Karşı tarafı kırdığınızda bunu fark ettiğinizi dile getirin
Karşınızdaki kişinin gerçek anlamda kalbini kırdıysanız, pişman olduğunuzu, yaptığınızın yanlış olduğunu ve karşınızdaki insanın duygularına değer verdiğinizi ona söylemelisiniz.
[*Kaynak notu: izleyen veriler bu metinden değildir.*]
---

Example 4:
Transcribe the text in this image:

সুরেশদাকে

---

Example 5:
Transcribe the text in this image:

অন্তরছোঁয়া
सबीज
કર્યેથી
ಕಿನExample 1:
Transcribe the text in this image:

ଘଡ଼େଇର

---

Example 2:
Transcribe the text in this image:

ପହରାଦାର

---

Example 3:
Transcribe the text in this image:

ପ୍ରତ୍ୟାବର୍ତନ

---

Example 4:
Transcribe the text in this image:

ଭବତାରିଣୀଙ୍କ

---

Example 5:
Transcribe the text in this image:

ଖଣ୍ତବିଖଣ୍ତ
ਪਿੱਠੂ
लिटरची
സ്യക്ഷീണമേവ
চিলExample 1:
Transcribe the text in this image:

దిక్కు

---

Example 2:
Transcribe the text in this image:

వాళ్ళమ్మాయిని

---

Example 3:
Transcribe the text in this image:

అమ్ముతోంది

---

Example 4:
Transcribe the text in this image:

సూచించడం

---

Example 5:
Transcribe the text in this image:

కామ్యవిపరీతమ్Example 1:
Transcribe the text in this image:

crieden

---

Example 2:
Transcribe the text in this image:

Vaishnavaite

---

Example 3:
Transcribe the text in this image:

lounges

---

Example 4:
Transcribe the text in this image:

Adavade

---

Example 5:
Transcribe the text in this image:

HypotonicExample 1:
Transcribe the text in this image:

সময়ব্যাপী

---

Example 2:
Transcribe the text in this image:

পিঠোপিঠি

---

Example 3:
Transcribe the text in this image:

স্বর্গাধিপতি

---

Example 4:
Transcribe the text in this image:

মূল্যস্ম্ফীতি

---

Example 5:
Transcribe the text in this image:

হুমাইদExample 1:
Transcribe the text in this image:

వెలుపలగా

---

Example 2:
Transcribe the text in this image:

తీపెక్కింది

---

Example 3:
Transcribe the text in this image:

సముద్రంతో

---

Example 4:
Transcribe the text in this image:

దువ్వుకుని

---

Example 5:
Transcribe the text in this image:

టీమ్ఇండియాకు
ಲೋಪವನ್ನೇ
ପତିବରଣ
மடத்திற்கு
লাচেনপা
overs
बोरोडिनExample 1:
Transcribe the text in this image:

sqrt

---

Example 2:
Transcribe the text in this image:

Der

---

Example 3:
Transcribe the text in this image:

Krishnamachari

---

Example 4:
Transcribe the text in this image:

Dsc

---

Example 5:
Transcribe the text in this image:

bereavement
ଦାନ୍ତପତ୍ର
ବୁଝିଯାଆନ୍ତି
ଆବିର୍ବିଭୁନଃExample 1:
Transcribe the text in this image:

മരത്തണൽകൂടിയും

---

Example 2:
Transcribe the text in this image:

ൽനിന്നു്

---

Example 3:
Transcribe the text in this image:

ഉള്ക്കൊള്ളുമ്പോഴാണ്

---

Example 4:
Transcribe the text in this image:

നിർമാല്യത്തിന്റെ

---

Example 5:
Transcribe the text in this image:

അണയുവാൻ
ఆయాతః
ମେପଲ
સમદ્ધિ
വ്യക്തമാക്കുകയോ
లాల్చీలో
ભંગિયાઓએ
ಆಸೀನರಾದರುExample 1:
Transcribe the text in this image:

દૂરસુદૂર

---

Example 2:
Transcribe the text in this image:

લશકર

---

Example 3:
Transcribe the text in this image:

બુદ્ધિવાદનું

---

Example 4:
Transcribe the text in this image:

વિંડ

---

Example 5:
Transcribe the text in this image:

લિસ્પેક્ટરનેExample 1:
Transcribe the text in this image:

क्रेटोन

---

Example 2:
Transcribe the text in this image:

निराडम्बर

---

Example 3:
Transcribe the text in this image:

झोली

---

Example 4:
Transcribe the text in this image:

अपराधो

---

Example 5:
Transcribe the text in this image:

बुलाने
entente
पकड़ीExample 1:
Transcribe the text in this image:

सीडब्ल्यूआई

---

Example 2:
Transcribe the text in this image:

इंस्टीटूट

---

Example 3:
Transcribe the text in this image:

Tüm bunları yaparken dikkat etmeniz gereken nokta ise; ‘Eğer seni incittiysem, özür dilerim’ tarzı şeyler söylememektir; çünkü bunu söylemek karşınızdaki insana; ‘Seni kırıp kırmadığımı bilmiyorum’ demekle aynı şeydir. ‘Eğer’ gibi kelimeler istemeden de olsa incitilmiş olmayı karşı tarafın suçuymuş gibi gösterir.
Sorumluluk alın
Sorumluluk almak; hem yapılan yanlış olayı değerlendirme hem de yapılanı üstlenerek özür dileme ve durumu değiştirmek için adım atmaktır. Örneğin; bir kavga sırasında eşinize kötü bir şey söylediğinizde, bunu gelecekte söylememek için ne yapmalısınız? Bu noktada yapılan davranışın nedenini bulmak size yardımcı olacaktır. Belki de öfke problemi yaşıyorsunuzdur ve bu durumu yoga ve meditasyon uygulamalarıyla çözebilirsiniz.
İçten gelen bir özürle ve daha sonra aynı davranışı tekrarlamayarak karşınızdakinin gönlünü kazanabilirsiniz, siz yeter ki isteyin.